In effetti le nostre fiabe più popolari, in Gran Bretagna, sono storie che abbiamo ereditato da Germania, Francia e Italia.
D’altra parte, c’è una forte tradizione di storie del folklore in Gran Bretagna e ci sono molte persone che hanno raccolto queste narrazioni.
C’è Joseph Jacobs, australiano che, nel XIX secolo, è venuto in Gran Bretagna e ha raccolto alcune delle storie più note della nostra tradizione, come Jack e il fagiolo magico. C’è Katharine Mary Briggs, grandissima folklorista e poi scrittori come Robert Southey, che ha scritto la fiaba di Riccioli d’oro e i Tre Orsi.
Quello che è successo alla fine del XIX secolo è che l’industria dei libri per bambini è diventata sempre più dominante e questo ha significato che la narrazione in Gran Bretagna è diventata sempre più anglosassone. Con la predominanza che il mondo anglofono ha avuto sulla cultura mondiale, le storie degli autori britannici e americani sono diventate il filone dominante e in realtà mi dispiace molto per questo, perché penso che saremmo migliori se assorbissimo storie da tutte le direzioni e da luoghi diversi.

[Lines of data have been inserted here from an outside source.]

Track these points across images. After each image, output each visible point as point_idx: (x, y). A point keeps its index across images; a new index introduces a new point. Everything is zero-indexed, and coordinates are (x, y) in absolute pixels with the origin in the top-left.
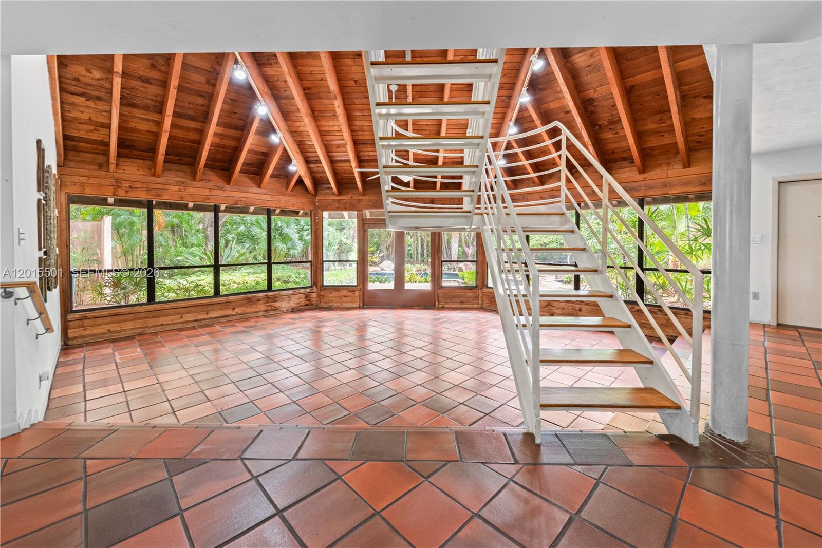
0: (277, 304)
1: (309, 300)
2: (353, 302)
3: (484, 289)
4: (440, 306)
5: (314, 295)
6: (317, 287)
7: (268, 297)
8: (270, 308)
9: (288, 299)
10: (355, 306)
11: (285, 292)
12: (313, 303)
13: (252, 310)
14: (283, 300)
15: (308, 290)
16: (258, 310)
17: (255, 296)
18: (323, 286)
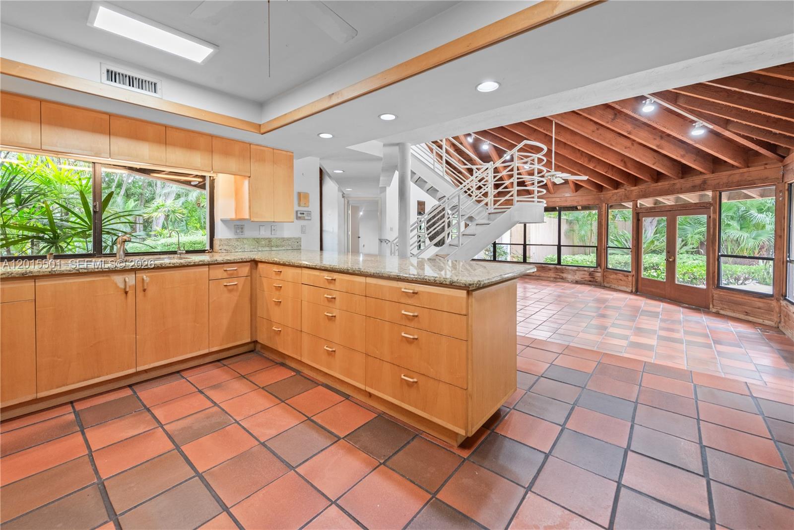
0: (564, 275)
1: (594, 278)
2: (625, 286)
4: (714, 310)
5: (599, 275)
6: (601, 267)
7: (557, 269)
8: (558, 277)
9: (573, 273)
10: (627, 290)
11: (570, 268)
12: (597, 281)
13: (545, 275)
14: (569, 273)
15: (592, 269)
16: (549, 276)
17: (547, 267)
18: (607, 268)
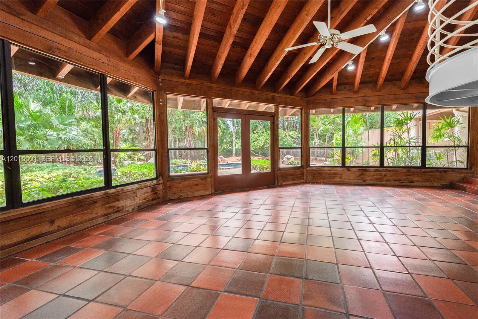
0: (121, 204)
1: (156, 193)
2: (205, 190)
3: (307, 168)
4: (279, 184)
5: (160, 187)
6: (163, 178)
7: (107, 196)
8: (111, 210)
9: (132, 195)
10: (207, 193)
11: (129, 187)
12: (160, 196)
13: (85, 218)
14: (127, 197)
15: (155, 182)
16: (94, 216)
17: (89, 198)
18: (169, 177)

In effetti, una delle ragioni per cui ho intrapreso lo studio delle fiabe è che amo il fatto che la storia delle fiabe sia internazionale, ed è un elemento che voglio celebrare in questo libro che raccoglie storie diverse ma simili che vengono dall’India, dal Medio Oriente, dalla Russia, dall’Italia, dalla Francia, dalla Germania, dalla Danimarca…
GRAZIE!
P.S. Ringrazio Giuditta de Concini, la traduttrice che mi ha aiutato a comprendere e dialogare con Nicholas Jubber.